Your goal: Write out only the final part of the records below. It begins with the line that contains "69: (44, 126, 28.62)" and ends with the last line.

Material supplied:
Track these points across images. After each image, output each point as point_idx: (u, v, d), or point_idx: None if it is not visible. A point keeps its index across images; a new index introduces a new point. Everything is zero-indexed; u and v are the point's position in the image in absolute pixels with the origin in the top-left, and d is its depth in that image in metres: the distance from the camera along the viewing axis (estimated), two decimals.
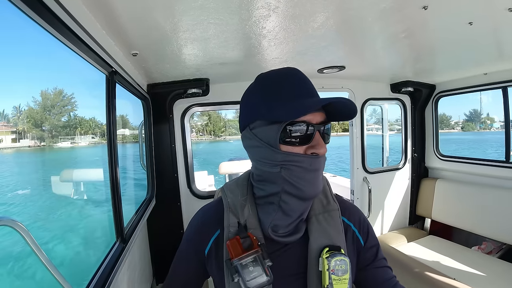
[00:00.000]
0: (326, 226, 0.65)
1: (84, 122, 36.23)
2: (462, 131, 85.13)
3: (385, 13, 1.06)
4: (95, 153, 32.97)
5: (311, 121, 0.56)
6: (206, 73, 1.89)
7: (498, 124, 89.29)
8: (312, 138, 0.57)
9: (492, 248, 2.28)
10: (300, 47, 1.45)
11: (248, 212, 0.64)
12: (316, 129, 0.57)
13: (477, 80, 2.29)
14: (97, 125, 44.53)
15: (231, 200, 0.67)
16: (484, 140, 57.35)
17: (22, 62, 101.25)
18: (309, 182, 0.57)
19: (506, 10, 1.04)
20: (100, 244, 8.77)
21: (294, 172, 0.56)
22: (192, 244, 0.70)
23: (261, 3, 0.93)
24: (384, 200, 2.72)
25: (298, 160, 0.56)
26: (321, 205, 0.68)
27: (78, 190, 7.96)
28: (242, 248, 0.59)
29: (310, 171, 0.57)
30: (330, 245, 0.63)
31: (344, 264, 0.60)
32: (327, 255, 0.60)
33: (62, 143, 31.99)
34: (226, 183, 0.73)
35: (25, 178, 25.04)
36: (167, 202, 2.19)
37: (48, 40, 41.54)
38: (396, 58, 1.82)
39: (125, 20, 1.00)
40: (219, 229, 0.67)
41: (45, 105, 42.71)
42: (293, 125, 0.56)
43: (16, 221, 0.64)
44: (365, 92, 2.51)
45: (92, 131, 35.19)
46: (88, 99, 75.59)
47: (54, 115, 42.66)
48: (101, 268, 1.03)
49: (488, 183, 2.31)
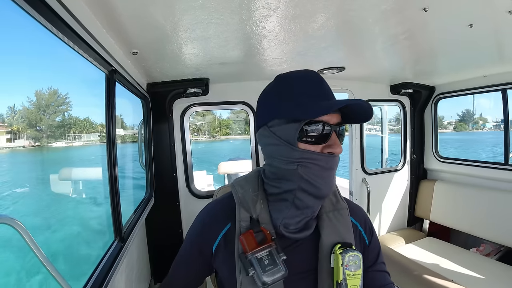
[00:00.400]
0: (337, 223, 0.67)
1: (78, 122, 36.16)
2: (455, 131, 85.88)
3: (385, 15, 1.06)
4: (91, 153, 32.87)
5: (328, 121, 0.58)
6: (206, 73, 1.89)
7: (490, 125, 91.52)
8: (329, 137, 0.59)
9: (491, 250, 2.29)
10: (300, 48, 1.45)
11: (260, 207, 0.65)
12: (333, 129, 0.59)
13: (476, 82, 2.29)
14: (91, 125, 44.48)
15: (242, 195, 0.67)
16: (476, 140, 57.74)
17: (21, 60, 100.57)
18: (324, 180, 0.59)
19: (507, 12, 1.04)
20: (98, 241, 8.77)
21: (311, 169, 0.58)
22: (196, 244, 0.70)
23: (262, 3, 0.93)
24: (382, 201, 2.72)
25: (315, 158, 0.58)
26: (331, 204, 0.69)
27: (77, 189, 7.95)
28: (256, 242, 0.60)
29: (326, 169, 0.58)
30: (342, 241, 0.64)
31: (357, 260, 0.61)
32: (340, 251, 0.61)
33: (57, 143, 31.91)
34: (235, 180, 0.73)
35: (22, 176, 24.96)
36: (166, 202, 2.19)
37: (48, 39, 41.46)
38: (396, 60, 1.82)
39: (126, 19, 1.00)
40: (229, 223, 0.67)
41: (39, 104, 42.55)
42: (311, 124, 0.58)
43: (14, 219, 0.64)
44: (364, 93, 2.52)
45: (87, 131, 35.08)
46: (88, 98, 75.53)
47: (48, 115, 42.49)
48: (99, 267, 1.02)
49: (487, 185, 2.31)
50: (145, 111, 1.99)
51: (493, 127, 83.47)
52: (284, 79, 0.64)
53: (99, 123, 34.47)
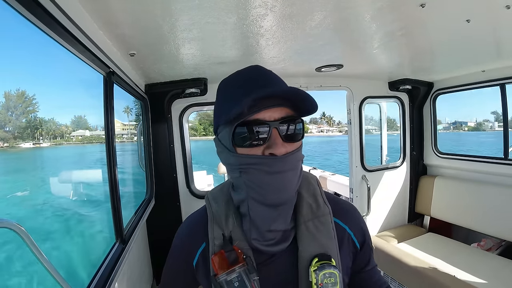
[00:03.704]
0: (316, 233, 0.61)
1: (45, 123, 35.94)
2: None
3: (382, 11, 1.06)
4: (57, 154, 32.54)
5: (265, 118, 0.52)
6: (204, 73, 1.89)
7: (472, 124, 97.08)
8: (268, 137, 0.52)
9: (492, 245, 2.29)
10: (297, 46, 1.44)
11: (232, 223, 0.61)
12: (272, 127, 0.52)
13: (475, 78, 2.29)
14: (57, 126, 44.30)
15: (215, 210, 0.64)
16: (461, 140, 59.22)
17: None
18: (272, 186, 0.53)
19: (504, 7, 1.04)
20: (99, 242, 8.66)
21: (253, 175, 0.53)
22: (180, 256, 0.68)
23: (258, 2, 0.93)
24: (383, 198, 2.72)
25: (254, 163, 0.52)
26: (310, 211, 0.63)
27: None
28: (227, 262, 0.57)
29: (270, 174, 0.52)
30: (320, 254, 0.59)
31: (334, 277, 0.56)
32: (315, 268, 0.57)
33: (25, 144, 31.69)
34: (211, 190, 0.70)
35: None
36: (166, 203, 2.19)
37: (44, 41, 41.62)
38: (394, 56, 1.82)
39: (123, 20, 1.00)
40: (204, 242, 0.64)
41: (8, 106, 42.23)
42: (245, 125, 0.52)
43: (16, 223, 0.64)
44: (363, 90, 2.52)
45: (53, 132, 34.87)
46: (85, 101, 75.17)
47: (16, 116, 42.03)
48: (101, 270, 1.03)
49: (486, 180, 2.32)
50: (144, 112, 1.98)
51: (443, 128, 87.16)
52: (222, 82, 0.62)
53: (63, 124, 34.40)
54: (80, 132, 47.66)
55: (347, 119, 2.62)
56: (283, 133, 0.53)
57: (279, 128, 0.52)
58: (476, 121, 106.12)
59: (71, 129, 48.55)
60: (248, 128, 0.52)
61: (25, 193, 9.13)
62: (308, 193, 0.65)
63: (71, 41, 0.80)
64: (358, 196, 2.61)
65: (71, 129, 48.74)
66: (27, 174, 25.81)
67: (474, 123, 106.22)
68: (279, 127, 0.52)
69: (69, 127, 28.60)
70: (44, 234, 8.24)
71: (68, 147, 36.84)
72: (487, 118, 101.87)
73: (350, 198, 2.68)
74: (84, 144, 27.84)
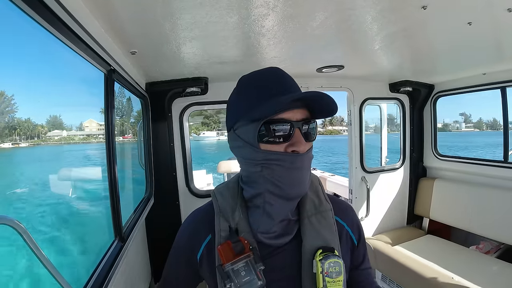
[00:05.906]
0: (319, 227, 0.65)
1: (22, 123, 35.89)
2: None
3: (384, 13, 1.06)
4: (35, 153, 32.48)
5: (290, 118, 0.56)
6: (205, 72, 1.89)
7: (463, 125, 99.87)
8: (291, 135, 0.56)
9: (490, 247, 2.29)
10: (299, 46, 1.44)
11: (238, 216, 0.63)
12: (296, 127, 0.56)
13: (475, 80, 2.29)
14: (34, 126, 44.39)
15: (222, 203, 0.66)
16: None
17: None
18: (292, 181, 0.57)
19: (506, 10, 1.04)
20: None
21: (275, 171, 0.56)
22: (182, 251, 0.70)
23: (260, 2, 0.93)
24: (382, 200, 2.72)
25: (278, 159, 0.56)
26: (313, 206, 0.67)
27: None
28: (233, 253, 0.59)
29: (291, 169, 0.56)
30: (324, 246, 0.62)
31: (338, 266, 0.59)
32: (320, 257, 0.60)
33: (3, 144, 31.74)
34: (217, 186, 0.72)
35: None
36: (165, 201, 2.19)
37: (45, 38, 41.36)
38: (395, 58, 1.82)
39: (124, 18, 1.00)
40: (210, 234, 0.67)
41: None
42: (271, 123, 0.56)
43: (15, 220, 0.64)
44: (363, 92, 2.52)
45: (30, 132, 34.85)
46: (85, 98, 75.05)
47: None
48: (99, 267, 1.03)
49: (486, 183, 2.31)
50: (144, 110, 1.98)
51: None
52: (245, 80, 0.64)
53: (39, 124, 34.40)
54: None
55: (347, 120, 2.62)
56: (304, 132, 0.58)
57: (301, 128, 0.57)
58: (443, 122, 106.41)
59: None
60: (274, 127, 0.56)
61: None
62: (311, 191, 0.69)
63: (73, 38, 0.80)
64: (358, 197, 2.61)
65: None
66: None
67: (441, 124, 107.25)
68: (301, 127, 0.57)
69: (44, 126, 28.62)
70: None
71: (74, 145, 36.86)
72: (456, 119, 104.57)
73: (349, 199, 2.68)
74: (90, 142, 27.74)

Task answer:
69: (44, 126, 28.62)
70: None
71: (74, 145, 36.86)
72: (456, 119, 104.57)
73: (349, 199, 2.68)
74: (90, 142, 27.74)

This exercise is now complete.